Cuts to art subjects funding ‘walk us back 60 years’, says artist Helen Cammock

The Turner prize-winning artist Helen Cammock has condemned the government’s decision to halve higher education funding for some arts subjects, calling it a move that will “walk us back 60 years” and make the arts a pursuit for the rich.

Cammock said the funding cuts, which were signed off last week and will slash the high-cost funding subsidy for creative and arts subjects by 50% from September, were a cynical move designed to stifle criticism from artists.

“Established artists are using their voices to challenge what’s happening politically in this country, and I think [the cuts] are a cynical move to quell that,” she said.

“As far as I can see they’re trying to eradicate the subjects that encourage people to think, and the parts of culture that really loudly challenge the system that’s in place.”

Related: 'I was terrible at drawing': Helen Cammock, the social worker who became a Turner prize nominee

Cammock – who unveiled artworks across the London Underground network on Wednesday – was a late starter in the art world and retrained at 35 after a career as a social worker.

She said the cuts would disincentivise schools from encouraging pupils from following the path she took by studying the arts because higher education courses would be harder to access. “I imagine what might happen is schools will be joining together with parents to try to encourage less privileged children to study subjects that will actually get them a career,” she said.

She added that the effect of the cuts would be that “we’re going to walk back 60 years”, with the arts becoming the preserve of the wealthy.

The decision to make the cuts came after a consultation by the Office for Students (OfS) and the education secretary, Gavin Williamson, which suggested halving the amount spent on “high cost” higher education arts subjects in England that were not considered “strategic priorities”.

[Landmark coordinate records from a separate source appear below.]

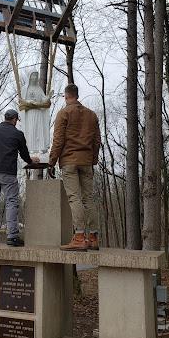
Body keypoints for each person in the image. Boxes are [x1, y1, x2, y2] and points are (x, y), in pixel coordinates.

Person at [48, 84, 101, 251]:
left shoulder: (63, 113)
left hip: (70, 161)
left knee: (74, 198)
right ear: (77, 95)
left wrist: (51, 161)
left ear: (66, 96)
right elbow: (97, 141)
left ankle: (79, 237)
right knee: (88, 199)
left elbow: (58, 141)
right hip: (86, 161)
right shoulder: (92, 115)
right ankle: (93, 237)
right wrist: (92, 160)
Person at [0, 109, 39, 247]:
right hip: (8, 173)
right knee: (11, 202)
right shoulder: (17, 134)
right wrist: (32, 161)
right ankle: (12, 237)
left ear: (5, 118)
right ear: (14, 119)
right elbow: (24, 155)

Ministers were accused of “one of the biggest attacks on arts and entertainment in English universities in living memory” by approving the cuts, which will affect music, dance, performing arts, art and design and media studies courses.

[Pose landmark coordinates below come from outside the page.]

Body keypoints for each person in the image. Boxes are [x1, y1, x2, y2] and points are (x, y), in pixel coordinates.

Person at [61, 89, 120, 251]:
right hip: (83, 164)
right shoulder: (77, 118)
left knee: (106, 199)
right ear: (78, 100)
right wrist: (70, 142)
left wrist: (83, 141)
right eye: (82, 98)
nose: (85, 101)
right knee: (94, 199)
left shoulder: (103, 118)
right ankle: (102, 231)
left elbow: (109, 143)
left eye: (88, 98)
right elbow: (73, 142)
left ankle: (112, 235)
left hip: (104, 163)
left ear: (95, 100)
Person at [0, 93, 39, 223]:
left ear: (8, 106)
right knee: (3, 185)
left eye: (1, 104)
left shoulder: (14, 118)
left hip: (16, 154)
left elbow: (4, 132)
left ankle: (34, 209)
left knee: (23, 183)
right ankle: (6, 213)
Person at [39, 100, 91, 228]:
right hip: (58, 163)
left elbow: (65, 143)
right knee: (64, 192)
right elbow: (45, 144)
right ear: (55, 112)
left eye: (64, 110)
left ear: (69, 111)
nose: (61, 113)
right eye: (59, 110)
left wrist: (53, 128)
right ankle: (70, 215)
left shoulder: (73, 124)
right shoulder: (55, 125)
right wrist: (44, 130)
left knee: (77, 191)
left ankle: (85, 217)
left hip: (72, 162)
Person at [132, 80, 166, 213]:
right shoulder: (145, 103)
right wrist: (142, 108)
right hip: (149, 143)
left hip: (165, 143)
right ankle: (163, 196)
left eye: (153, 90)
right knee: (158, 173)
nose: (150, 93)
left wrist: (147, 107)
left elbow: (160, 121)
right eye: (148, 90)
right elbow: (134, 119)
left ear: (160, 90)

The Public Campaign for the Arts warned the cuts could lead to possible course closures, and damage the pipeline of talent that moves from higher education into the creative industries in England.

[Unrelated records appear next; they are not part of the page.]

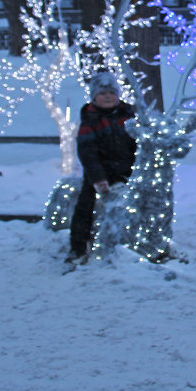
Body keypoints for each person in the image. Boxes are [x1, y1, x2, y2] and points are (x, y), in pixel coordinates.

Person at [67, 71, 137, 264]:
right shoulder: (90, 120)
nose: (108, 97)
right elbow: (87, 152)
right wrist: (98, 178)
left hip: (128, 170)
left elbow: (139, 142)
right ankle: (78, 247)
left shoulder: (129, 115)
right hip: (101, 171)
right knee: (86, 205)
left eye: (111, 93)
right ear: (94, 97)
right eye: (102, 93)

Cammock’s latest work is a series of posters on the London Underground which are a response to the Covid-19 pandemic and touch on the Black Lives Matter movement.

The artist, whose work has been installed in Aldgate East, Charing Cross, Earl’s Court, Holland Park, South Kensington, St James’s Park and White City stations, created phrases such as “sit alongside and feel me breathe”, which are meant to provoke passengers to think about empathy.

“It’s something that I talked about in my work all the time: the worth and value of certain lives above and over others, and the subjugation of certain voices,” she said.

“For me it was about the idea of breath in crisis,” she added. “It was about the Black Lives Matter protests and George Floyd’s murder. It was about the breath of the planet that was being extinguished.”